A dormant operational wallet tied to Polymarket's resolution infrastructure on Polygon was drained on May 22 after an attacker obtained its six-year-old private key. The incident, initially flagged by on-chain investigator ZachXBT, cost the prediction market platform an estimated $600,000 to $700,000 — mostly in POL, Polygon's native token. But the company stressed that user funds were never at risk and no smart contracts were exploited.
What happened — and what didn't
The compromised wallet was an externally owned account used by a backend “refiller” service that had been dormant. The attacker gained control of the private key and began siphoning funds. Automated transfers of roughly 5,000 POL every 30 seconds flowed from the compromised internal addresses to the attacker's wallet (0x8F98075db5d6C620e8D420A8c516E2F2059d9B91), which then routed the stolen tokens to exchanges and mixing services, including ChangeNOW.
Early reports called the incident an “exploit,” but Polymarket product lead Mustafa Aljadery and others corrected the record: the code was never broken. The UMA CTF Adapter — an audited piece of the resolution stack — was not touched. Polygon CTO Mudit Gupta confirmed that the compromised component was Polymarket's market initializer, and that there was no impact to users or contracts.
Why the old key mattered
The private key was roughly six years old and had been sitting dormant. Polymarket uses Gnosis Conditional Tokens and UMA’s optimistic oracle; the UMA CTF Adapter has undergone OpenZeppelin audits and was not compromised. The drained wallets were operationally adjacent to the resolution stack but the adapter itself remained untouched.
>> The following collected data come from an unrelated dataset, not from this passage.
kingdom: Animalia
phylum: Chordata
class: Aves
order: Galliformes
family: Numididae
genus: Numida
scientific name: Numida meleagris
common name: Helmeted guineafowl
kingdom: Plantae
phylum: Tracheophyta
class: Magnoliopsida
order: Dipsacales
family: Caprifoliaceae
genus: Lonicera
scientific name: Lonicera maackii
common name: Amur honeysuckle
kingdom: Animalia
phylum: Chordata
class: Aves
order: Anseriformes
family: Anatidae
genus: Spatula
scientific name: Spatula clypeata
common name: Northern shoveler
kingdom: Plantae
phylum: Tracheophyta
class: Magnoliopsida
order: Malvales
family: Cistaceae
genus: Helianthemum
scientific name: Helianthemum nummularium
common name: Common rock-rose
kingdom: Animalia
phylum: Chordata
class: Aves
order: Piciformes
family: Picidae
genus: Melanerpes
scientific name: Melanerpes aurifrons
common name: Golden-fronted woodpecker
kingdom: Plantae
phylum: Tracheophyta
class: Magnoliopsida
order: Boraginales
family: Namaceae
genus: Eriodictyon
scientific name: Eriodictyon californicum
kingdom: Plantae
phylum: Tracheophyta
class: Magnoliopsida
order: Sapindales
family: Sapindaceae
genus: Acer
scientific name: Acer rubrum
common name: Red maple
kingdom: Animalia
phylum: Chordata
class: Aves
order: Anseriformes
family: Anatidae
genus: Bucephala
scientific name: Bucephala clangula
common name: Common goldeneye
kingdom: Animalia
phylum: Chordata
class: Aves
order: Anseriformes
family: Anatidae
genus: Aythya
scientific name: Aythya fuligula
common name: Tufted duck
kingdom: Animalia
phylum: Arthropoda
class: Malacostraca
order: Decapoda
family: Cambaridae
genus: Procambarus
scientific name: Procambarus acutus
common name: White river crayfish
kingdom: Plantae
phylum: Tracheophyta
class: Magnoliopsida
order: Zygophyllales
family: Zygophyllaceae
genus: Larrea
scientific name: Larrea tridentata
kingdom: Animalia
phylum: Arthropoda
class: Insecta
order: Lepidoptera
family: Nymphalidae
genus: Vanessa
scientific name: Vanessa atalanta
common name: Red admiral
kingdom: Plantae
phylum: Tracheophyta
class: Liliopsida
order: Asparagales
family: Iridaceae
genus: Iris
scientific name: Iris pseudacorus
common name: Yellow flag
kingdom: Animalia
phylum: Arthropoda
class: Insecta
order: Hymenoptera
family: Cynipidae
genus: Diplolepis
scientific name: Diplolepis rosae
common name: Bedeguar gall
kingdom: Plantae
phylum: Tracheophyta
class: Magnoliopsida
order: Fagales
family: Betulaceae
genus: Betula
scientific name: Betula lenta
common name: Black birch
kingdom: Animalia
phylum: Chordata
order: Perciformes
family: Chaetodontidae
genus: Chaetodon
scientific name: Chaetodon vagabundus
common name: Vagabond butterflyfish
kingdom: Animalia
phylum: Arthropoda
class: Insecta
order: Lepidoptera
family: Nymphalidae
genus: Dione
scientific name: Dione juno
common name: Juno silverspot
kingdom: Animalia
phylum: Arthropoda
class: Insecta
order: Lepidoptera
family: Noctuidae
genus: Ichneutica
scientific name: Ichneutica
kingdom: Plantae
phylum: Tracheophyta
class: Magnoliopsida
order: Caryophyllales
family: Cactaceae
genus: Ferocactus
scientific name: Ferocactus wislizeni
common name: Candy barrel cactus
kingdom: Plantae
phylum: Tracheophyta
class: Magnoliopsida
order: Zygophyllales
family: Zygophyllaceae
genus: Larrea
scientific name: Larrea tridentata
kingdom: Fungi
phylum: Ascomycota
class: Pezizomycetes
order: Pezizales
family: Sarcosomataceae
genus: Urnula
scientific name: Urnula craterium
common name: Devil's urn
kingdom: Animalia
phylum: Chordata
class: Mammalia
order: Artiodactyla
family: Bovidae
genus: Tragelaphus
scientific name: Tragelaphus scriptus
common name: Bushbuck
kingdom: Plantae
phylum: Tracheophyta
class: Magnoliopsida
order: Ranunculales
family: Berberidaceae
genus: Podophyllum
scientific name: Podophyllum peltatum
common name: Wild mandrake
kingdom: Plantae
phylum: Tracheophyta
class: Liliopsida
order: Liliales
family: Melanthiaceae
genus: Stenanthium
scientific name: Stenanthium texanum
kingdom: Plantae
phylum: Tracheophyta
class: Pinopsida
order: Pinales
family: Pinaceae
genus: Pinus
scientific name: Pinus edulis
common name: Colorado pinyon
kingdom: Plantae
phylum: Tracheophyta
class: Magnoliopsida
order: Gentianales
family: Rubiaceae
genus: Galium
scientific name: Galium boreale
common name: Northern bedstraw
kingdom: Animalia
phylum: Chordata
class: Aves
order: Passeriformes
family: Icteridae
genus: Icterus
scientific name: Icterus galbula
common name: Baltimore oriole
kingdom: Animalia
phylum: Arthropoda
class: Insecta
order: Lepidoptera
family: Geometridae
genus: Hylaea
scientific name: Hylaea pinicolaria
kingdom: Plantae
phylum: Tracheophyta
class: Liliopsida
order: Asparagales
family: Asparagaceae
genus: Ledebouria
“The CTF contract was not exploited,” Aljadery stated. “The drained address was an internal ops wallet.”
What Polymarket did next
Once the breach was detected, the platform rotated the leaked key, revoked permissions, and migrated the affected service to key management through AWS KMS. Active markets, share-redemption logic, and core Polymarket contracts continued working normally throughout the incident. The loss was entirely on Polymarket’s own operational treasury — no user funds were ever in danger.
Gupta explained that the compromised component was the market initializer, and that the fix was straightforward: replace the old key with proper key management.
Unresolved questions
Polymarket has not disclosed how the attacker obtained the six-year-old private key. The platform said it has rotated the key and migrated to KMS, but the investigation into the initial compromise is ongoing. The attacker's wallet remains active, and funds have been moving through mixing services, making recovery unlikely.